Action item = In the data, find the word "budget" and copy out every line that has it.
--
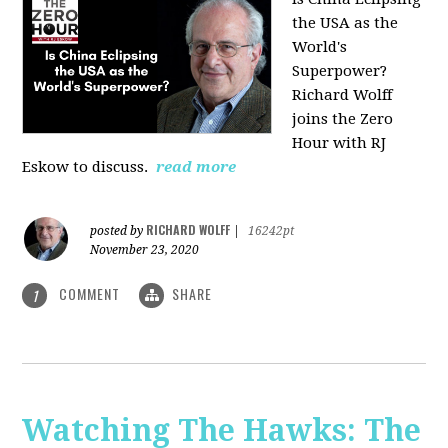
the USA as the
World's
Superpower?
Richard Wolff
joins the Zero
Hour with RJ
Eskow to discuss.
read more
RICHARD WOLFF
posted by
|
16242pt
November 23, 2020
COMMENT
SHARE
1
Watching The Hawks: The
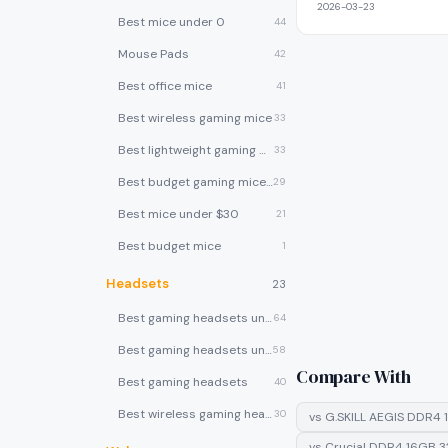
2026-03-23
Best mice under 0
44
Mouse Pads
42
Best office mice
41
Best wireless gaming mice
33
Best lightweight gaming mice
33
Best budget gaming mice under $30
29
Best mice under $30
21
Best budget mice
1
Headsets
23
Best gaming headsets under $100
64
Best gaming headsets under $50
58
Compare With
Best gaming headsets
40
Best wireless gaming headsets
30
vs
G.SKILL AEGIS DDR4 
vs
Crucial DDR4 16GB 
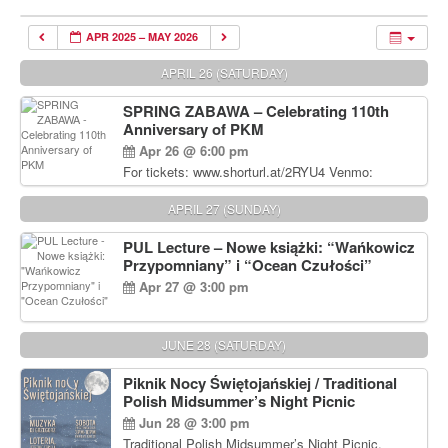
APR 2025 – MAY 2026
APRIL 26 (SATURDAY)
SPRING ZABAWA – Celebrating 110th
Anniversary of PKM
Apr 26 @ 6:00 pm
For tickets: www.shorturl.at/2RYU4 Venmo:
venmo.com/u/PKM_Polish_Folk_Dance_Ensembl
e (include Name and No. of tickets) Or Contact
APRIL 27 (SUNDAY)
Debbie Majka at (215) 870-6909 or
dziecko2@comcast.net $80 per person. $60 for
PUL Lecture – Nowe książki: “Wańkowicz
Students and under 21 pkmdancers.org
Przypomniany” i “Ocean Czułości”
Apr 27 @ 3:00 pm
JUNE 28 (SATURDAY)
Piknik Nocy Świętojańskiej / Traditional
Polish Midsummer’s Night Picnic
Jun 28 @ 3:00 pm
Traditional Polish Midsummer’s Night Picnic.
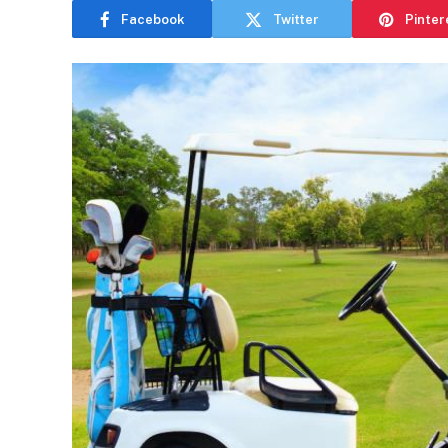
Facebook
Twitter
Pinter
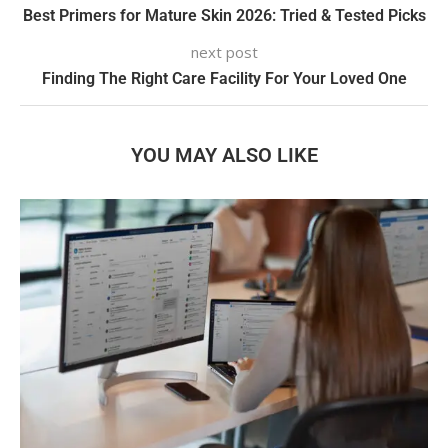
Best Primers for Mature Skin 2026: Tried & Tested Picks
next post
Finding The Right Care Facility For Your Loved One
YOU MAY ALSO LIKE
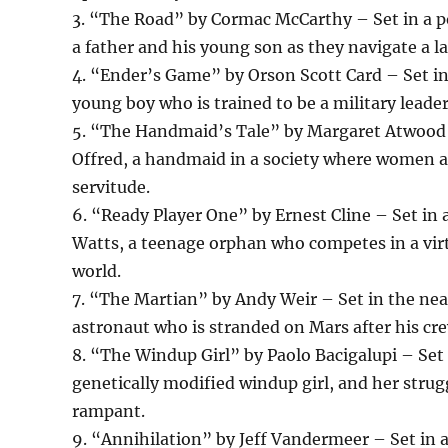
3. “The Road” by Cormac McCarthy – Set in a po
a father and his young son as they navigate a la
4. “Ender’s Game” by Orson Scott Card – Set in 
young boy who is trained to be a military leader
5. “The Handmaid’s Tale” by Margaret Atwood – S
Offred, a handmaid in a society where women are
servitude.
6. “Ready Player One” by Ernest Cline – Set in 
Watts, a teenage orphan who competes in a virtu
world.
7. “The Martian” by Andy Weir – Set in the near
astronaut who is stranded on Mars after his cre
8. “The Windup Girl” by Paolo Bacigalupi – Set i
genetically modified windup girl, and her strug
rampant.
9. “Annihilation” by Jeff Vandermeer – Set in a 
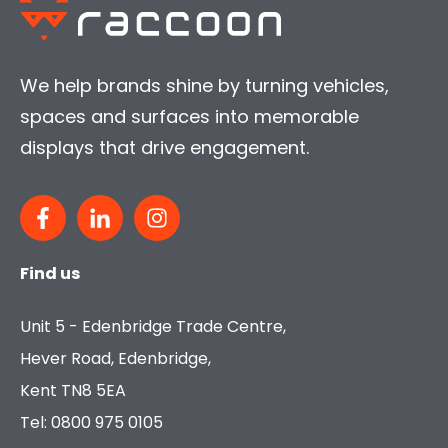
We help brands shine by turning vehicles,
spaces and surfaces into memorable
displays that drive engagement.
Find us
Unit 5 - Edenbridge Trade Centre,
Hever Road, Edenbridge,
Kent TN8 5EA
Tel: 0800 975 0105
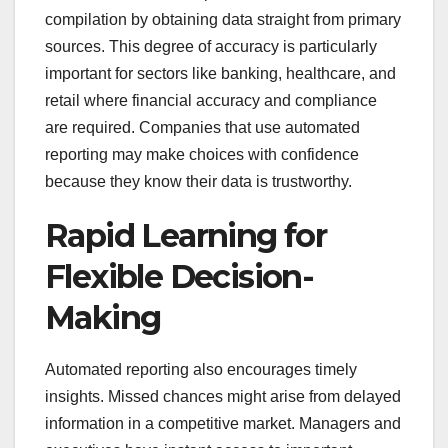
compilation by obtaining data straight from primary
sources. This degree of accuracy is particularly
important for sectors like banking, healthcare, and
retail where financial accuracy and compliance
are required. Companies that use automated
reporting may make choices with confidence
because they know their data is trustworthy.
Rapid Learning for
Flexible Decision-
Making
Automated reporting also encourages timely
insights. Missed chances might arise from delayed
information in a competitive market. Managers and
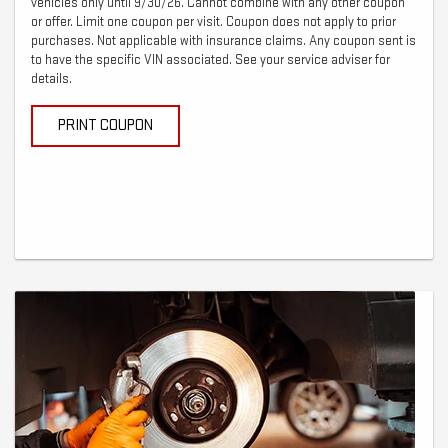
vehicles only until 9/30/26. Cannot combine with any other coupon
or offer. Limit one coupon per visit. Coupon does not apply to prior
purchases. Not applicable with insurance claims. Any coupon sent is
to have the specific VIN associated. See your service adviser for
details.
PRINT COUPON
--
Output of the task =
Best budget gaming mice under $30
Best budget mice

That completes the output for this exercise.